Литмир - Электронная Библиотека

Харрисон сделал глубокий вдох и ощутил в воздухе аромат духов Микаэлы. У него возникало желание близости с женщиной. Особенно остро эта потребность возникала в те моменты, когда Харрисон пытался скрыться от темных теней прошлого, оставленных ему отцом. Харрисон желал, нет, нуждался в теплоте, в доброте, которая помогла бы ему справиться. Но эта причиняющая боль пустота в его жизни так и оставалась незаполненной даже в редкие моменты, когда приходило облегчение.

Микаэла вздохнула во сне, и раскрытая теплота ее губ стала влажной. Харрисон закрыл глаза, почти ощущая на них, на своей коже прикосновение губ Микаэлы. Под одеялом она уютно свернулась калачиком, потом вытянулась, вздохнула, и у Харрисона возникло жгучее, до дрожи, желание обнять ее.
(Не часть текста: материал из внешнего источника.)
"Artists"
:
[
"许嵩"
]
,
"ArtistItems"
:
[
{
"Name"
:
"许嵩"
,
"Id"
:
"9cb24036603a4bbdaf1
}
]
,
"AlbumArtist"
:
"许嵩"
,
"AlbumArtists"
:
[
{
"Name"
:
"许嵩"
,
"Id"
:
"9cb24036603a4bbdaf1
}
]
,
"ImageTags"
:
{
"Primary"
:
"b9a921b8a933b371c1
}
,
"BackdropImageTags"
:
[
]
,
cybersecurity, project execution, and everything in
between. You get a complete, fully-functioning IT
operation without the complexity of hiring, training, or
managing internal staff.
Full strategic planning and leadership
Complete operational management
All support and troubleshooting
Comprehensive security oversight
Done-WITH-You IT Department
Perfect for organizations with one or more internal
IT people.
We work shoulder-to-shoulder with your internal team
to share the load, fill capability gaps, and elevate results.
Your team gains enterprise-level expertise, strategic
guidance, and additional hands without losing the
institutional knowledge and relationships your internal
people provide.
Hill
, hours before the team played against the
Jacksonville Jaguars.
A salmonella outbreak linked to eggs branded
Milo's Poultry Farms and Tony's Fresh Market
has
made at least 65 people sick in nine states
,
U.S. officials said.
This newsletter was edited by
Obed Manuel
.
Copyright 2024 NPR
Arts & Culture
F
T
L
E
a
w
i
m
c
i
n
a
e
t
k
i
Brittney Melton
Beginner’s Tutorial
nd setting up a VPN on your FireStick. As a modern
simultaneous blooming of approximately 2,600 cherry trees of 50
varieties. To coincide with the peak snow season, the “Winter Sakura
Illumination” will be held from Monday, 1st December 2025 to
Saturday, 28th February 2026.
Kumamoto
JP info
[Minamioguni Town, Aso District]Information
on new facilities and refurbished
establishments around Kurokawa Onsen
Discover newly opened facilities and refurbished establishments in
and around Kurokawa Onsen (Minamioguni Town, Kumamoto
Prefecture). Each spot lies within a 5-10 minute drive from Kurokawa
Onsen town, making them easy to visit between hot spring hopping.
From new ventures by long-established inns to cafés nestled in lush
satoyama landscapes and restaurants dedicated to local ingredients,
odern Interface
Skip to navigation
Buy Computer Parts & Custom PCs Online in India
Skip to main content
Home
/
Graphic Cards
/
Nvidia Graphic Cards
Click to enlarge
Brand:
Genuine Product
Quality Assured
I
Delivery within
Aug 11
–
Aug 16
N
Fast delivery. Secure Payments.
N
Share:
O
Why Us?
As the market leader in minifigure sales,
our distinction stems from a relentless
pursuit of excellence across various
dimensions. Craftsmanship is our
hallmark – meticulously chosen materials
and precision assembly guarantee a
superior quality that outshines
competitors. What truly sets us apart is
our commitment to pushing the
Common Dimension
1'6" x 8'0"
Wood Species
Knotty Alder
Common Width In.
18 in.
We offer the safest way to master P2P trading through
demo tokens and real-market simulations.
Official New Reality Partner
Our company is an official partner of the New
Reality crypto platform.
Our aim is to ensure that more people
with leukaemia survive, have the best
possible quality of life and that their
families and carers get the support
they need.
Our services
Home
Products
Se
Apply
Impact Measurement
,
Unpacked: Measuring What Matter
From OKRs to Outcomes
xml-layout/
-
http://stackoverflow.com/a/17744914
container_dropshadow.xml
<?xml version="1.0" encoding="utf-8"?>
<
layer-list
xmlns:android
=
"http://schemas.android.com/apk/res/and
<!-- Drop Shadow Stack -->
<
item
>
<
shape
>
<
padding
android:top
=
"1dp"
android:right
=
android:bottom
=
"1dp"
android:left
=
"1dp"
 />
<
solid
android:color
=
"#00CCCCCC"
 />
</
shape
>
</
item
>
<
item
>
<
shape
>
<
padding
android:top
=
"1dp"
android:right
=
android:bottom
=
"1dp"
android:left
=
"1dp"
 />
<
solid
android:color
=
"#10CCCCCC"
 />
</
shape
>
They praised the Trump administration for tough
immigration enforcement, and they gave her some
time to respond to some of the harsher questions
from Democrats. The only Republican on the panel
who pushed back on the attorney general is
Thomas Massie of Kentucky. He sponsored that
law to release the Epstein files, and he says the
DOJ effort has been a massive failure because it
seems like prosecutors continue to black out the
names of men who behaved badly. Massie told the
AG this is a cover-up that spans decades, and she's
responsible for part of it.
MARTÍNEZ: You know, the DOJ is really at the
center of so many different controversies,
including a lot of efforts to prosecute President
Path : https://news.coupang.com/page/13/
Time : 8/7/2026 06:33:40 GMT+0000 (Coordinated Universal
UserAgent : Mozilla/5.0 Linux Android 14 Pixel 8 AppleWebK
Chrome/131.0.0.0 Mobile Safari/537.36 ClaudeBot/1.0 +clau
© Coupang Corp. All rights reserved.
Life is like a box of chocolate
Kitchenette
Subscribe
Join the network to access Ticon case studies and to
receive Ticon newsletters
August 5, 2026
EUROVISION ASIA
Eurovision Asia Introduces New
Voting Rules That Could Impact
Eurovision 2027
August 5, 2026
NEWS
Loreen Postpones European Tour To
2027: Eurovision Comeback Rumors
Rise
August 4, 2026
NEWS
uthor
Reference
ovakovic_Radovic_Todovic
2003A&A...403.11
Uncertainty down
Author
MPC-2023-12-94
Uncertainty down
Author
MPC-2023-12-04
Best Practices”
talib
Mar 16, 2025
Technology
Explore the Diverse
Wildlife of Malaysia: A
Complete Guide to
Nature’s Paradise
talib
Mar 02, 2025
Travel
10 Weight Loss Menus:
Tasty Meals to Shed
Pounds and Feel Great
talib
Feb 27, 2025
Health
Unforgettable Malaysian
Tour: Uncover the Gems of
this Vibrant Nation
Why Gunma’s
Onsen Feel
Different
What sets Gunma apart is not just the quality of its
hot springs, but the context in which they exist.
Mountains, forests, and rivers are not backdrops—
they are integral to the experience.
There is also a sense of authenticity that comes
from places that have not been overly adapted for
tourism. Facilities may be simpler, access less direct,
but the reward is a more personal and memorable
Высвобождаясь от ее воздействия, борясь с чувствами, в которые он не хотел погружаться, Харрисон уселся на стул. Налив себе еще бокал вина и слегка взболтав его, он залюбовался богатыми золотыми оттенками напитка. Быстро выпив вино, Харрисон наполнил бокал снова. Он не мог позволить себе хотеть Микаэлу, это было невозможно после всего, что семья Кейнов причинила семье Лэнгтри – изнасилование Фейт, рождение сводной сестры и похищение ребенка.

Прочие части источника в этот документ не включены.